Paying off your mortgage early and being completely debt free is a goal for many people. It’s all about relieving emotional and mental strain and freeing up energy so you can focus on other aspects of your life without worrying about how your mortgage will pay off.

For Liz Gendroau and her husband Todd Gwiazdowski, this is certainly the case. After enduring several catastrophes in quick succession, the couple was motivated to pay off her mortgage 17 years earlier than originally planned. As an added bonus, he saved over $100,000 in interest along the way.

Here are the six things of Jandro. mother of threeChief Information Officer, Blogger Chief Mom Officerand her husband helped fulfill the family’s dream of paying off their early mortgage.

they understood their “why”

In 2009, Gwiazdowski lost his job during the Great Recession. He then went into septic shock after surgery and nearly died. Jandrow said he was 31 years old and had two young children.

After Gwiazdowski’s near-death experience, Gendreau knew he didn’t want to worry about money during hard times.

“We learned the hard way that when bad things happen, the last thing you want to worry about is money,” she says.

Determined to keep the debt off his head if something happened again, Jandrow sought the financial security that would come with no mortgage payments.

they refinanced when it made sense

Gendreau and Gwiazdowski bought the house in 2006 for $345,000 and gave it a 20% discount. In 2013 they Refinance to 15 year loan at a lower rate of 2.75%. This cut the mortgage down to his 15 years, but he knew he could pay it off even sooner.

they prioritized

During most of the Mortgage repayment journeySince Jandrow was the only source of income or her husband only worked part-time, the majority of her mortgage payments came from one income.

The biggest lesson for her was patience. “Her biggest lesson is that goals may seem impossible at first, but if you keep at it, you can achieve them,” she says. “Not having a mortgage isn’t as good as people say. It’s a good thing.”
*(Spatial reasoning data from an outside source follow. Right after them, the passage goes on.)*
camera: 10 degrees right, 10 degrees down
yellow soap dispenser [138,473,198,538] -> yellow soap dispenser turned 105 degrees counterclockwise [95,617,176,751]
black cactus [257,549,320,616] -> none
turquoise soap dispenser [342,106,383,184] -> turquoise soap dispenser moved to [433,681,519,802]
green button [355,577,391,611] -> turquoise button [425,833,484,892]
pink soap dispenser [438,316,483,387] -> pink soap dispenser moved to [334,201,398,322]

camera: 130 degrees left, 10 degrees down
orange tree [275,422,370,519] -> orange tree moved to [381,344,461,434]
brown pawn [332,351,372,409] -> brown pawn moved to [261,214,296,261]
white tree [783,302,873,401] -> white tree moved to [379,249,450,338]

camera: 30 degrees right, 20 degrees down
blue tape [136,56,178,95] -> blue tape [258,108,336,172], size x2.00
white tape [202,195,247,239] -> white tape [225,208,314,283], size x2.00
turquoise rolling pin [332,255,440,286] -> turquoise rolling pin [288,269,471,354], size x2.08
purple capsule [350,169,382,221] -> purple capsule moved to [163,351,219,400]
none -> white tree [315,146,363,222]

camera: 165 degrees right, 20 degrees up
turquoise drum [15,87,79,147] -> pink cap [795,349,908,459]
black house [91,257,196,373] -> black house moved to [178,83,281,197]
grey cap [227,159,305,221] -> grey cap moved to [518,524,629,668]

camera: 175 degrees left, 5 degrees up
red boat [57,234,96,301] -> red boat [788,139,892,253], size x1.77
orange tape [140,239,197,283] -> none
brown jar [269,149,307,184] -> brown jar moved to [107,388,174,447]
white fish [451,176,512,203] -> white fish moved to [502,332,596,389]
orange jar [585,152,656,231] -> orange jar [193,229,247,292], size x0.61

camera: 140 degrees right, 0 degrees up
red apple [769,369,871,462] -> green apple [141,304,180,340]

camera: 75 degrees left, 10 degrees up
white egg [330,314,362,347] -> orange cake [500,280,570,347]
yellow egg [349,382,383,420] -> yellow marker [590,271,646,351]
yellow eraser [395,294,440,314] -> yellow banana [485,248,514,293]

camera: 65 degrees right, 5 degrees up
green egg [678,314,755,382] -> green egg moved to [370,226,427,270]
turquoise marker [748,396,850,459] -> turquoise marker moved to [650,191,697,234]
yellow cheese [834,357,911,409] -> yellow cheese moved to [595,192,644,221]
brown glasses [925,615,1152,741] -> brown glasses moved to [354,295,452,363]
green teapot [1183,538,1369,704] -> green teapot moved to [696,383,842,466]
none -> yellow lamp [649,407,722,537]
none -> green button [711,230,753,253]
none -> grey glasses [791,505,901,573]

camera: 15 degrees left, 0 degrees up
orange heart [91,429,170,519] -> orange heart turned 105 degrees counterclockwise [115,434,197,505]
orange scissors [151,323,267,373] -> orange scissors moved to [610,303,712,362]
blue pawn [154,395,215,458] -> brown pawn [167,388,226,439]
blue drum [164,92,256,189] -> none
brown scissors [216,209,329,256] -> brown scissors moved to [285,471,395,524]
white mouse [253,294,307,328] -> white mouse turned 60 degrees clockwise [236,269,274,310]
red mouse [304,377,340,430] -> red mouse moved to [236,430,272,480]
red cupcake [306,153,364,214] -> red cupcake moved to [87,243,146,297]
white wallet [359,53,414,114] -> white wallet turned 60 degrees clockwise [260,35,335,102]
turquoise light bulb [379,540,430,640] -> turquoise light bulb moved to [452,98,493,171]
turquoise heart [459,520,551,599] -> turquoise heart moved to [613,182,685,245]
they strategically used high-yield savings accounts

Jandro and her husband take every financial windfall, big or small, high yield savings accountAdditional salaries, bonuses and tax refunds helped us meet early profit targets.

Gendroau and Gwiazdowski saved a lump sum to pay off their outstanding mortgage balance. They chose to keep their cash in a high-yield savings account because they could earn more interest than a regular savings or checking account, but it was still safe and could go up and down in the market. It is not.

Gendroau didn’t want to keep the money locked in the house if he lost his job, so he kept cash in a high-yielding savings account instead of paying off the mortgage over time. say you chose to Or her husband fell ill again.

They ended up paying $183,000 out of their savings to forgive their mortgage in 2019.

they celebrated and counted their blessings

After the mortgage ran out, the family embarked on a once-in-a-lifetime celebration trip.

“We paid off the house in March 2019 and took the family that summer to celebrate our dream trip to Japan,” says Jandreau.

Then, when COVID hit, they breathed a sigh of relief that they didn’t have to worry about paying for their home.

“We were lucky to be mortgage-free during the COVID-19 pandemic,” said Gendroau. Jandreau knew that no matter what happened, her family was debt-free and had a roof over her head, so she could get through that tough time much easier. .

They also took care of other financial priorities

Jandrow’s last piece of advice? “Make sure you’ve covered the financial basics first, and don’t neglect retirement and other financial goals for mortgage freedom. You need to find the balance that works for you.”